New Kosciuszko Foundation Tuition Scholarship Program 
Available For Undergraduate Students of Polish Origin
Over $75,000 In Grant Funding Secured From The Polish Government For 2014 

 The Kosciuszko Foundation is pleased to announce the opening of the application process for a special tuition scholarship program for undergraduate students of Polish origin. A $2,000 scholarship will be offered to 30 promising undergraduate students studying in the USA and pursuing degrees at the intersection of media, communication, political science, social studies, law, and administration. Students seeking careers in media, government, and public affairs are particularly encouraged to apply. Applications will be accepted through July 31, 2014 and scholarship awards will be distributed for the fall semester of the 2014-2015 academic year. 

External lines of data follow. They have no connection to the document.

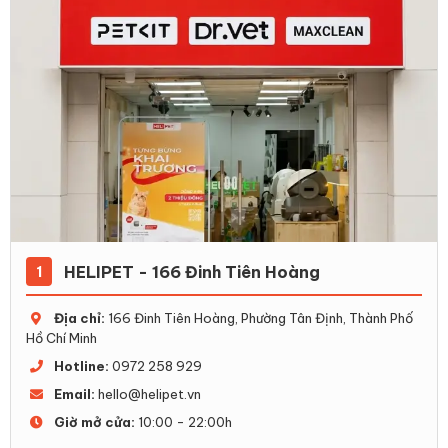
Máy dọn vệ sinh mèo là một bước tiến công nghệ trong
HELIPET - 166 Đinh Tiên Hoàng
1
thời đại kỹ thuật số
Địa chỉ:
166 Đinh Tiên Hoàng, Phường Tân Định, Thành Phố
Cơ chế hoạt động của máy dọn vệ sinh mèo như sau:
Hồ Chí Minh
1.1 Cảm biến phát hiện
Hotline:
0972 258 929
Email:
hello@helipet.vn
Máy dọn vệ sinh thường được trang bị cảm biến phát
Giờ mở cửa:
10:00 - 22:00h
hiện chuyển động. Khi mèo ra vào hộp cát, cảm biến sẽ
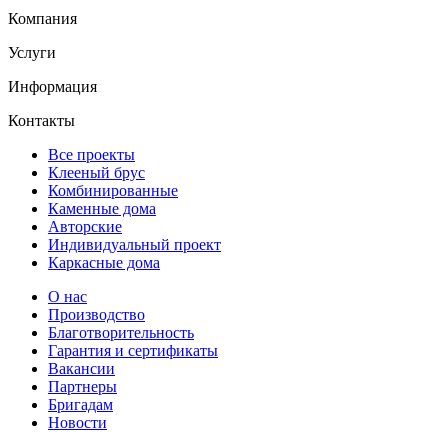
Компания
Услуги
Информация
Контакты
Все проекты
Клееный брус
Комбинированные
Каменные дома
Авторские
Индивидуальный проект
Каркасные дома
О нас
Производство
Благотворительность
Гарантия и сертификаты
Вакансии
Партнеры
Бригадам
Новости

 The key goal of the program is to identify and support highly motivated students of Polish descent who contribute or are likely to engage in community service or any initiatives that benefit or promote a positive image of Polish Americans. "This groundbreaking program will increase opportunities for Polish-American students enrolled in specific fields at universities throughout the United States. It is yet another example of the importance that the Polish government places on good relations with Polonia, and the confidence that it has in the Kosciuszko Foundation to implement this and other important projects," said Dr. John S. Micgiel, president of the Kosciuszko Foundation. 

 Full-time undergraduate students who are U.S. citizens or permanent residents with a minimum GPA of 3.0 are eligible to apply. Scholarships are merit-based and are awarded for academic achievement, leadership qualities, motivation, interest in Polish subjects, and involvement in the Polish American community. Click HERE to learn more about the program and to apply

 Click HERE to learn more about the program and to apply

The scholarship program was made possible thanks to a $60,000 grant secured by the Kosciuszko Foundation in the national competition "Cooperation with Polish Diaspora and Poles Abroad in 2014" run by the Ministry of Foreign Affairs of Poland. An additional grant of over $15,000 was awarded to the foundation for an update of the New KF English-Polish, Polish-English Dictionary, last published over a decade ago. The project, co-sponsored by the KF and the Polish & Slavic Federal Credit Union, has begun and will result in a thoroughly updated Dictionary, with online and app-based versions ready in 2015.


 Founded in 1925, the Kosciuszko Foundation promotes closer ties between Poland and the United States through educational, scientific and cultural exchanges. It awards up to $1 million annually in fellowships and grants to graduate students, scholars, scientists, professionals, and artists, and promotes Polish culture in America. The Foundation has awarded scholarships and provided a forum to Poles who have changed history.